When Qualitative Data Can Better Answer the Research Question
Meta-analyses often deal with numerical data. If a research question can be better answered with qualitative data (e.g. research questions that ask “How?”), then it can be done without a meta-analysis.
When Studies Are Too Dissimilar
It doesn’t make sense to do a meta-analysis on studies that are too dissimilar, since you won’t be able to derive a cohesive resolution. In these cases, it may be better to conduct another synthesis method (e.g. narrative synthesis), instead.
When the Methodological Quality of the Studies Is Poor
If the methodological qualities of selected studies are sub-par (e.g. the participants of the studies aren’t sufficiently randomized), then it’s inappropriate to conduct a meta-analysis since this would yield misleading results.
When Data Is Insufficient
Not all systematic reviews yield enough evidence to allow a meta-analysis to even be considered in the first place.

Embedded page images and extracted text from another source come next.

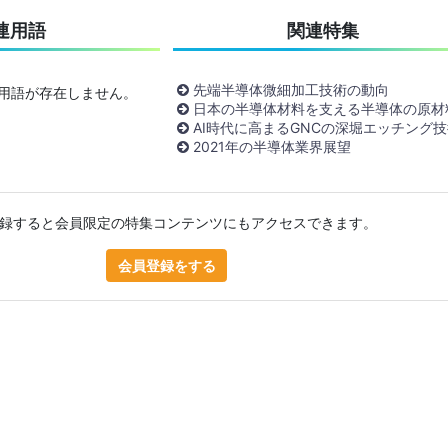
連用語
関連特集
先端半導体微細加工技術の動向
る用語が存在しません。
日本の半導体材料を支える半導体の原材
AI時代に高まるGNCの深堀エッチング技
2021年の半導体業界展望
録すると会員限定の特集コンテンツにもアクセスできます。
会員登録をする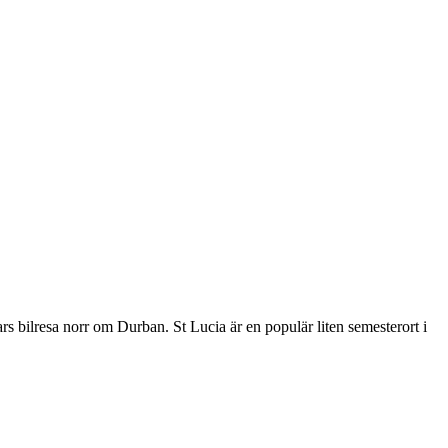
s bilresa norr om Durban. St Lucia är en populär liten semesterort i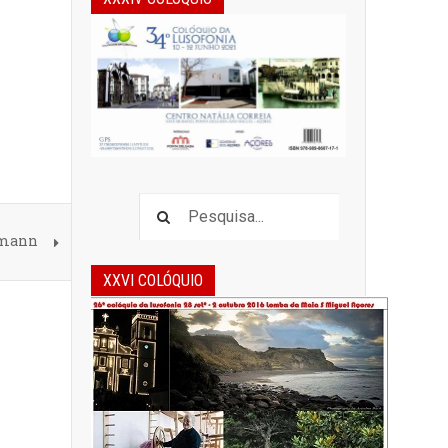
umann
XXVI COLÓQUIO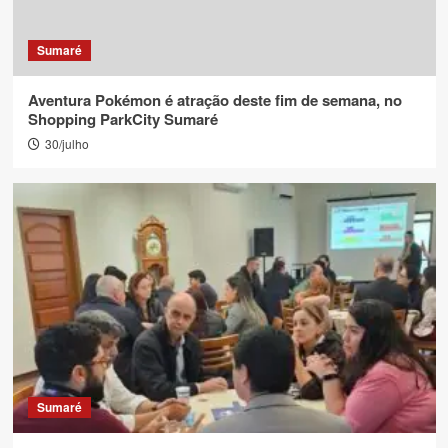
Sumaré
Aventura Pokémon é atração deste fim de semana, no
Shopping ParkCity Sumaré
30/julho
Sumaré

In cases like these, researchers should explore other strategies for synthesis and reporting.
Systematic reviews don’t always need meta-analyses. Determining whether or not it’s necessary depends on your research question, the data you’ve gathered, and your review protocol.
Proper planning can help guide this decision as it arises down the road, so make sure that you take the time to define your methodology and analytical approach before you set out on conducting your systematic review.